**GIVEN TEXT**:
BEGIN

Comment 14 Heinrich Seebauer 2018-02-02 14:31:35 UTC
(In reply to Michael Heidelbach from comment #13)
If it's a file that utlimately causes the indexer's behaviour, shouldn't I expect it to occur again when I start indexing (i.e. call 'balooctl start')?

In my case it did not run endlessly anymore after deleting the index.
I would conclude that, having not changed anything in the setup or the indexed data sets, it might take more than a single file to provoke this behaviour.

If the indexer runs amok again, I will compile me a debuggable version, and attach gdb to the running process. Maybe one could tell then where it's looping undefinitely.

Thanks for your kind support
Heinrich
Comment 15 kalomel 2018-02-11 18:06:13 UTC
There are already a number of resource limitations in place for baloo, but I wonder if they cover all thinkable situations: When on a multicore system one core is more or less idle, and baloo happens to run on this otherwise idle core, is it possible there is nothing to really limit baloo's CPU consumption?

As far as I understand, *nice* is without effect in such situations, and baloo will get as much CPU time as it wants, if necessary 100% with all the annoying side effects (heat, fan speed going up, noise).

If that conclusion is right, wouldn't setrlimit() be a remedy?
Comment 16 kalomel 2018-02-11 21:09:09 UTC
No Baloo expert here either, but if you want to know the file it indexes right now, try it with

$ qdbus org.kde.baloo /fileindexer org.kde.baloo.fileindexer.currentFile
Comment 17 Rainer Finke 2018-03-25 17:19:59 UTC
Today I had this again that baloorunner consumed 100% of one core of my CPU. For now I have deactivated the search again. Plasma 5.12.3, KDE Frameworks 5.44.
Comment 18 kalomel 2018-05-26 21:14:54 UTC
Don't know if the issues are the same, just for reference:

* An old topic on KDE forum with a whopping 65000 visits, the most recent posts are maybe relevant: https://forum.kde.org/viewtopic.php?f=154&t=120468

* A fix mentioned in this topic: https://phabricator.kde.org/D12335
Comment 19 Nate Graham 2018-05-26 22:29:49 UTC
Yes, it's almost certainly the same issue that was recently fixed. Thanks for following up!

*** This bug has been marked as a duplicate of bug 378754 ***

END

Do these three statements agree with the Baloo bug thread above? Answer yes or no for each, and quote the words from the thread that decide it.
1. After the index was deleted, Heinrich Seebauer's indexer no longer ran endlessly.
2. Rainer Finke reported that baloorunner used 100% of every core of his CPU.
3. The bug was marked as a duplicate of bug 378754.

**MATERIAL PROVIDED**:

BEGIN

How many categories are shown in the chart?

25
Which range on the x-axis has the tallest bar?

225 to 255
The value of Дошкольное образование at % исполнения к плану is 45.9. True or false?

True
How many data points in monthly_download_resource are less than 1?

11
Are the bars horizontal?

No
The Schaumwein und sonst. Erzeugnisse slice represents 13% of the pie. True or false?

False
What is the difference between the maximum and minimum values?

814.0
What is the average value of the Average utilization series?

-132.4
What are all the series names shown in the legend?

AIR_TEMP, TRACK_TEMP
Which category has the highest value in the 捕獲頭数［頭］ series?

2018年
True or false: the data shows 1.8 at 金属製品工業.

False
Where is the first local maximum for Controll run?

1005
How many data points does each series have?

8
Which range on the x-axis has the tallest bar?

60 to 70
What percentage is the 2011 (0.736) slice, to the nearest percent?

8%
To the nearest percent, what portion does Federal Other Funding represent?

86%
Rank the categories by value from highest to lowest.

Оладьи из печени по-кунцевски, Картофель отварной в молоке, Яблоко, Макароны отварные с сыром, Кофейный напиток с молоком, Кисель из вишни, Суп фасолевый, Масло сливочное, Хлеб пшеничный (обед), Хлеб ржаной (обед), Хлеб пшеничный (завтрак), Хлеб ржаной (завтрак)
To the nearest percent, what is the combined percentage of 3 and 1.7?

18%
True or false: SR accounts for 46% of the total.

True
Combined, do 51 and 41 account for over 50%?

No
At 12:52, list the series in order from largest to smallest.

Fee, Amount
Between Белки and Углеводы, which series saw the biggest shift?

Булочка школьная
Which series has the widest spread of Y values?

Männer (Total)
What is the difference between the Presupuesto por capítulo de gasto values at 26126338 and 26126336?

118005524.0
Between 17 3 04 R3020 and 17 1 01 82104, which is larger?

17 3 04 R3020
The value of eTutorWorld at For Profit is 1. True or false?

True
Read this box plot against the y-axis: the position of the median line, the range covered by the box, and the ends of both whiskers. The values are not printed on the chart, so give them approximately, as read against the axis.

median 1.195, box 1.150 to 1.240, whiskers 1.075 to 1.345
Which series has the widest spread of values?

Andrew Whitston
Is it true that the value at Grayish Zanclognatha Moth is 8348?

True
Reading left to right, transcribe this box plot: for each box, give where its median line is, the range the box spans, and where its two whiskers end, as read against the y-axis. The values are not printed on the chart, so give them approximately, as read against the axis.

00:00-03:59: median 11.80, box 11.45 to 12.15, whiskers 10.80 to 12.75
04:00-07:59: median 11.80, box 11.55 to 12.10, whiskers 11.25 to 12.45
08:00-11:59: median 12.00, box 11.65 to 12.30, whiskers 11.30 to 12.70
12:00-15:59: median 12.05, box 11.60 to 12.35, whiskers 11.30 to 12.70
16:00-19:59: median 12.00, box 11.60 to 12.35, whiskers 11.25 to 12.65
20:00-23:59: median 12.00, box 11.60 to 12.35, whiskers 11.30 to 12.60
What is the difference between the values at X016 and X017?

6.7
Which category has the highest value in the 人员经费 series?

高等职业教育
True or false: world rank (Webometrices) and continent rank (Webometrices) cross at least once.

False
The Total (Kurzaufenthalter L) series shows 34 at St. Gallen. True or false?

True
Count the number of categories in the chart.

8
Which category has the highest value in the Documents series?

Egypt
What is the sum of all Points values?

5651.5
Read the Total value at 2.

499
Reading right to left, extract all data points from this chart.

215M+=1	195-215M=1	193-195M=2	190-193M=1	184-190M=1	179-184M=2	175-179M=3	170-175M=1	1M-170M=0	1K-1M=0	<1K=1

END

**SOLUTION TO THIS TASK**:
1. Yes: "In my case it did not run endlessly anymore after deleting the index."
2. No: "baloorunner consumed 100% of one core of my CPU."
3. Yes: "This bug has been marked as a duplicate of bug 378754"